Недобрый огонекъ сверкнулъ въ глазахъ "утомленнаго" капитана. Я отлично зналъ, что онъ не былъ со своей ротой, а постоянно живетъ въ штабе Стесселя.
– Нетъ, сегодня мне не удалось быть въ роте. Меня, видите ли, забрали въ штабъ, узнавъ, что я владею перомъ. Обыкновенно днемъ въ роте, вечеромъ работаю по составленію исторіи военныхъ действій, а ночь – карты
Капитанъ про вечеръ и ночь говорилъ правду, но день его былъ не въ роте. Если онъ тамъ и бывалъ, то очень, очень редко, хотя и получалъ все виды довольствія, какъ ротный командиръ.
Все это беззаконіе сформировалось путемъ приказовъ. Писаря напишутъ что угодно, а подписать ихъ всегда заставитъ мощная рука Стесселя.
Меня все это глубоко возмущало, но я крепился.
Нужно было иметь некоторую дозу самообладанія, чтобы не сказать этому "утомленному капитану" горькой правды.
Я только сказалъ ему, что при описаніи военныхъ действій нужно быть безпристрастнымъ и главное, главное правдиво освещать факты.
– Мы проливаемъ кровь и этой кровью пишемъ исторію – съ некоторымъ раздраженіемъ развилъ мою мысль "утомленный капитанъ".
– Смотрите, только не увлекайтесь! Эту летопись еще прокорректируетъ безстрастная рука исторіи – сказалъ я ему на прощаніи.
Большіе паны зашевелились – пановье двинулось за ними. Наибольшій былъ не въ духе.
Снаряды противника, давая недолеты, впивались и рвались на гребне и скатахъ противоположныхъ высотъ.
Опасаться было нечего – мы здесь были въ мертвомъ пространстве.
Разве шальной осколокъ случайно могъ потревожить.
Холодно простившись съ нами, генералъ Стессель съ огромной свитой уехалъ направо, на 11-ую версту. Кондратенко, а за нимъ и мы повернули налево.
Кругомъ установилось относительное затишье.
Часамъ къ четыремъ мы были на месте временнаго расположенія штаба Семенова.
Въ штабе негодовали.
– Нашъ флотъ ведетъ себя преступно. У насъ такъ мало артиллеріи. Огонь, открытый съ моря по штурмующимъ колоннамъ, разовьетъ въ нихъ панику. Фланговый огонь съ моря, поддерживаемый энергично и продуктивно, облегчитъ намъ борьбу. Японцамъ никогда не взять Зеленыхъ горъ.

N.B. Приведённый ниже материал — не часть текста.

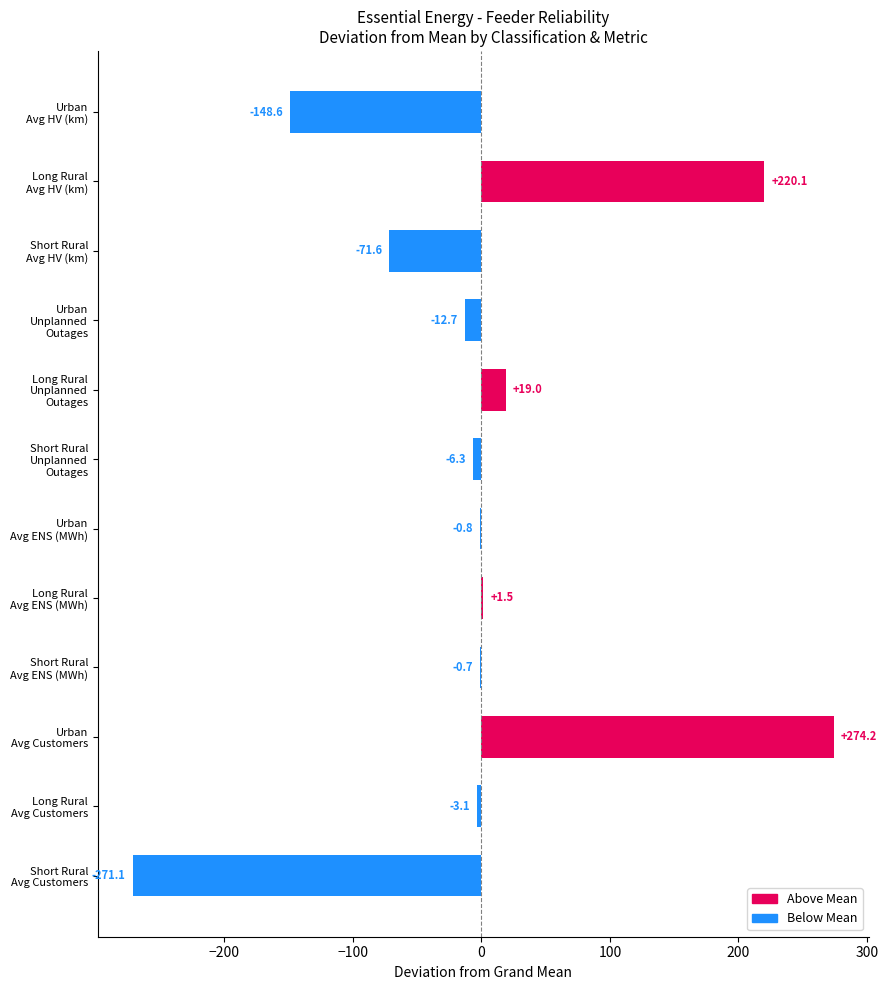

What is the maximum value shown in the chart?

274.2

– Правъ, сто тысячъ разъ правъ генералъ Стессель, называя ихъ трусами. Имъ хорошо сидеть въ комфортабельныхъ каютахъ. Все у нихъ: и электричество, и кухня, и піанино, и отличныя отдельныя каюты. А каково нашимъ теперь въ окопахъ? Ведь это подлость не помогать своимъ. Что мы, хуже ихъ, что ли? Все одному царю и родине служимъ. Я видеть не могу этихъ белоперчаточниковъ – горячился одинъ изъ офицеровъ.

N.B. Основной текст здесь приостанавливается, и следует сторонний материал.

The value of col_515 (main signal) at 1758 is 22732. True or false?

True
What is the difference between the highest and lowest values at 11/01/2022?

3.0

– Бросьте вы ерунду то городить, Да что, разве они виноваты въ томъ, что на судахъ имъ предоставленъ комфортъ? Ведь они живутъ тамъ всю жизнь. Въ мирное, въ военное время, въ самомъ жаркомъ бою – каюты ихъ остаются теми же каютами. Люди годами живутъ въ одной каюте. Если намъ въ силу условій сухопутной войны приходится разставаться съ насиженнымъ гнездомъ, офицерскимъ собраніемъ и спать въ палаткахъ, а то и прямо подъ открытымъ небомъ – такъ вы хотите, чтобы и моряки жили въ такихъ же условіяхъ?